[Stored entries]
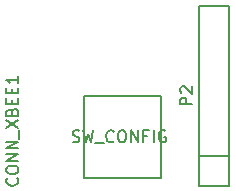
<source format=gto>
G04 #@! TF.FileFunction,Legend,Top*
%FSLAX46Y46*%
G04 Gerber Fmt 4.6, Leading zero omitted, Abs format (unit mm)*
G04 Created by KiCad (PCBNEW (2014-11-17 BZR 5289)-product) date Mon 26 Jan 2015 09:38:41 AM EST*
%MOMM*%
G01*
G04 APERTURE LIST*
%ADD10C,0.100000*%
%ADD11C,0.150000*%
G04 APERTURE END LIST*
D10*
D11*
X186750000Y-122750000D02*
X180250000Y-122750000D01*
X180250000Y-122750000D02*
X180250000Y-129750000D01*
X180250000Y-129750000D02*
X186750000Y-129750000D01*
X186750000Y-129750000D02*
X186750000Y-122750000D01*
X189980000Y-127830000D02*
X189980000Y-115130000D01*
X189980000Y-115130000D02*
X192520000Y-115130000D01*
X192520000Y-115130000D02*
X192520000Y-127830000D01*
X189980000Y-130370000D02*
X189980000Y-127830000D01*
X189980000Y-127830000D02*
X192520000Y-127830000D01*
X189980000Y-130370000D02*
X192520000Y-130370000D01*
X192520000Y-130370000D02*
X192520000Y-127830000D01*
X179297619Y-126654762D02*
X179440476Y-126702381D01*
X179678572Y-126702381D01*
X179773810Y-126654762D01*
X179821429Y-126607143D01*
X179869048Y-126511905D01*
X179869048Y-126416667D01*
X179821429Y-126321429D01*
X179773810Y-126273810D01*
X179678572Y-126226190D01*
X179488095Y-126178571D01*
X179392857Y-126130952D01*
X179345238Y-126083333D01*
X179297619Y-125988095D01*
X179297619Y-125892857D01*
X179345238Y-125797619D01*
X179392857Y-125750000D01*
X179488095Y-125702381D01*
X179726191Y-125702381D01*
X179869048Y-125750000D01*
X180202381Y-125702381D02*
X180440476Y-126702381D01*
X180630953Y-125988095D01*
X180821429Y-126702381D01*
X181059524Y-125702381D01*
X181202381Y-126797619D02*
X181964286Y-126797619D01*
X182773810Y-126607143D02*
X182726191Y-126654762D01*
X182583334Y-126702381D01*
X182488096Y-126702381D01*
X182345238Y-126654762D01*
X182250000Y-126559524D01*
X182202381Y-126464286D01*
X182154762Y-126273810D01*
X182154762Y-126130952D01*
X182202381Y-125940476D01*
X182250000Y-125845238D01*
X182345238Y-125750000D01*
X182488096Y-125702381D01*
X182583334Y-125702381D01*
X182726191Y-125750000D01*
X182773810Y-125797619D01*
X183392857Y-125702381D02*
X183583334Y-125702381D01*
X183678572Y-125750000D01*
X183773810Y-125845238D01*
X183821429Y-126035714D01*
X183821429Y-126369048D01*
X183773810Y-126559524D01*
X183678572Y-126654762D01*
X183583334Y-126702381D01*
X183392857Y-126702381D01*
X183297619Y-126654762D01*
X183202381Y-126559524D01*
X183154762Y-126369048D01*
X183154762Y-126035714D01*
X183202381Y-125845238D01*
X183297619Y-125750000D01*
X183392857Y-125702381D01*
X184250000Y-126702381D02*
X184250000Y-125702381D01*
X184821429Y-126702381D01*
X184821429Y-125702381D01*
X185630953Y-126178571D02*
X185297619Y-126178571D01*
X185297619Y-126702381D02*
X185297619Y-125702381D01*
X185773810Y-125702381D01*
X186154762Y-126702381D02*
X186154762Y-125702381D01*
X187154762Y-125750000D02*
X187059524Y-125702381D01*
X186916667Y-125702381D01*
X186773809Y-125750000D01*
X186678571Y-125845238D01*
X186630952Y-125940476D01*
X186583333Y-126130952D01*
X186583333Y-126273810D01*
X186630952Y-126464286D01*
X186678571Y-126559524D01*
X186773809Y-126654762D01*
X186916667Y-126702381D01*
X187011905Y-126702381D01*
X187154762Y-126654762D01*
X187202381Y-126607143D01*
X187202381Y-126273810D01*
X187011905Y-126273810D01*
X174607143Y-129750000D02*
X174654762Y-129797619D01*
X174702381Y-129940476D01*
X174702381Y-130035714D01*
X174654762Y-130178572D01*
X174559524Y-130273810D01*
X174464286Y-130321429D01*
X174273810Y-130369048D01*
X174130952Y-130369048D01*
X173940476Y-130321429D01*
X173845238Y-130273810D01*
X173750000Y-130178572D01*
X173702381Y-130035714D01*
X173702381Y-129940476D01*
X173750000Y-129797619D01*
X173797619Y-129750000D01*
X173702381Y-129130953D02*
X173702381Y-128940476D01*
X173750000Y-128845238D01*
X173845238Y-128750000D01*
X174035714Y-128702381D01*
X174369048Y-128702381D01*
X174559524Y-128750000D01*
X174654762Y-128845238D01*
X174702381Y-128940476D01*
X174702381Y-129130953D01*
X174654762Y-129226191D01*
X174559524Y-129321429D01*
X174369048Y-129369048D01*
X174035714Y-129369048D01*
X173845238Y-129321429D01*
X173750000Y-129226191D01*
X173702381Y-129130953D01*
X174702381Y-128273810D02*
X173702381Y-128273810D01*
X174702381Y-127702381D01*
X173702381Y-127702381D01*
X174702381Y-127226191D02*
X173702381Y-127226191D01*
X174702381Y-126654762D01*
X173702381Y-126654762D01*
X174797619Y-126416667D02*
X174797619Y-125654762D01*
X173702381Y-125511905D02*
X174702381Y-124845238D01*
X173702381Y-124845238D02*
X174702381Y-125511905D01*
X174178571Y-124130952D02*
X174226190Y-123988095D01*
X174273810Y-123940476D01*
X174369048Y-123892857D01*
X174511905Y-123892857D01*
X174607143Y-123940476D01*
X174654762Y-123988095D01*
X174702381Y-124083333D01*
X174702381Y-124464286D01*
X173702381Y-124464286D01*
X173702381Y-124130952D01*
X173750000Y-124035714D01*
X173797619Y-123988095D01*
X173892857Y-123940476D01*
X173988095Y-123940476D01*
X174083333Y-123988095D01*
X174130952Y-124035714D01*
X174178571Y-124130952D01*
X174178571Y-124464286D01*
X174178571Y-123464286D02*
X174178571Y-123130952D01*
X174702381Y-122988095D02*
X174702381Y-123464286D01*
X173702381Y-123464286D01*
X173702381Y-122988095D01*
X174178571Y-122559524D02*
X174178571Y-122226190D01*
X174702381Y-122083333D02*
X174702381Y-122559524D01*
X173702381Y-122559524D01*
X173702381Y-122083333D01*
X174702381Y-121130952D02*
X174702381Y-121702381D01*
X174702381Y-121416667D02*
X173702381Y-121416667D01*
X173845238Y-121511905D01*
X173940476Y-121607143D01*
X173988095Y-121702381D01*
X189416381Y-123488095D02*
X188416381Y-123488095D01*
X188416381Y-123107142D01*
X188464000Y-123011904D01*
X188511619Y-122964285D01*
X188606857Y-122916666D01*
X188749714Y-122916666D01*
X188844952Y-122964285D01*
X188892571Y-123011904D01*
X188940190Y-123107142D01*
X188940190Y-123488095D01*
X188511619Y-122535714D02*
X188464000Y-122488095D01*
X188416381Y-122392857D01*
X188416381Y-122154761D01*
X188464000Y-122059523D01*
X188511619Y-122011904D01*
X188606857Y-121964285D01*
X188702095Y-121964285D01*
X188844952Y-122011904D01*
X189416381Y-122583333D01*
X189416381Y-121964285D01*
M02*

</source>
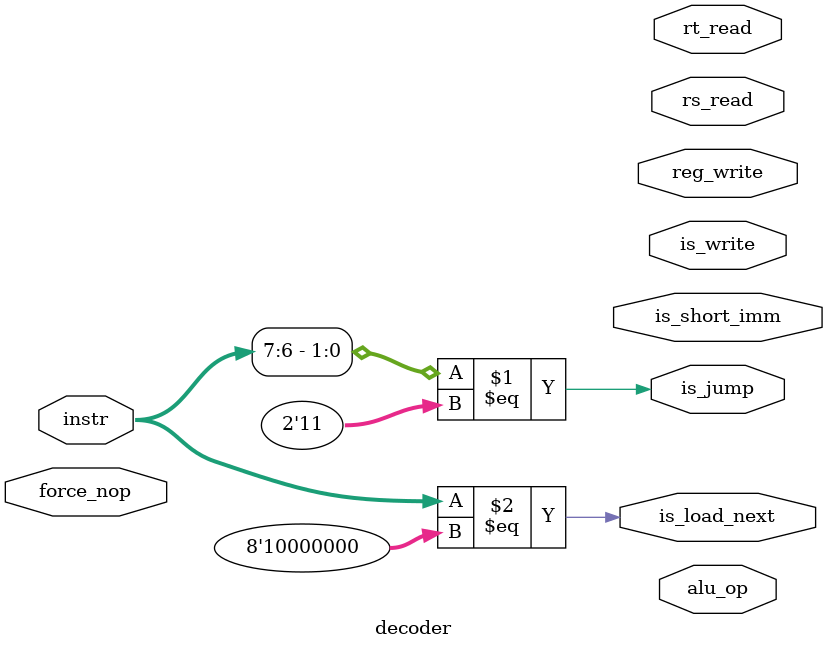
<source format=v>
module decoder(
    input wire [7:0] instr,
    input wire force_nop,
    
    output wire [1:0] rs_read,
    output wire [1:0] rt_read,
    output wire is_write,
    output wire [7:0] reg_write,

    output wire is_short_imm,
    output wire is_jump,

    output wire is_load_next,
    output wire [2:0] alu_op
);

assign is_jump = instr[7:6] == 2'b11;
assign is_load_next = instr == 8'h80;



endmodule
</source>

--

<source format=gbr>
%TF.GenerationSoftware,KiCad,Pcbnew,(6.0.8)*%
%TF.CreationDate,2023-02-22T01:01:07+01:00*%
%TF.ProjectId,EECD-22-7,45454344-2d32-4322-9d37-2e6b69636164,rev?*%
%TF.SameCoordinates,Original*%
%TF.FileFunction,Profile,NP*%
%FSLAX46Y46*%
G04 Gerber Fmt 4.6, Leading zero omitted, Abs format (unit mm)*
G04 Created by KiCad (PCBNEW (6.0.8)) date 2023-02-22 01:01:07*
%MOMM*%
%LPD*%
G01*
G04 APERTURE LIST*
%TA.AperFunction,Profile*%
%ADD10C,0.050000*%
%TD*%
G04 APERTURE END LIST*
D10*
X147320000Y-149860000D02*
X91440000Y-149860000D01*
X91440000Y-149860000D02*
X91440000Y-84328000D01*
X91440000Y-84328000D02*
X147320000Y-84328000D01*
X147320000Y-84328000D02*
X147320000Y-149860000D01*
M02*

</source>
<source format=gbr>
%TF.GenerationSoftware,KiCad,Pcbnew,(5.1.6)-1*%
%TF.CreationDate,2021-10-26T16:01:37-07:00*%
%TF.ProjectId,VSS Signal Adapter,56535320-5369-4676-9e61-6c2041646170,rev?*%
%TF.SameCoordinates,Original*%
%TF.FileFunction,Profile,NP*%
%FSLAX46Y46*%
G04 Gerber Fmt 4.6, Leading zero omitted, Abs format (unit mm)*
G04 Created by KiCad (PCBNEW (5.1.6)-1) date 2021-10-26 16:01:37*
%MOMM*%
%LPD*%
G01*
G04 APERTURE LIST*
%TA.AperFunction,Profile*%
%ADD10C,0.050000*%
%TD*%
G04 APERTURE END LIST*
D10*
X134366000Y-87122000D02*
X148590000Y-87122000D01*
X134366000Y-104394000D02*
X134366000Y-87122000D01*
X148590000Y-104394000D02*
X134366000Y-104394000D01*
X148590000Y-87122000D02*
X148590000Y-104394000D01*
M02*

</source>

• **Brief**
Among the lines of the data above, count those holding "Created" and state only the number.

• **Finished exercise**
3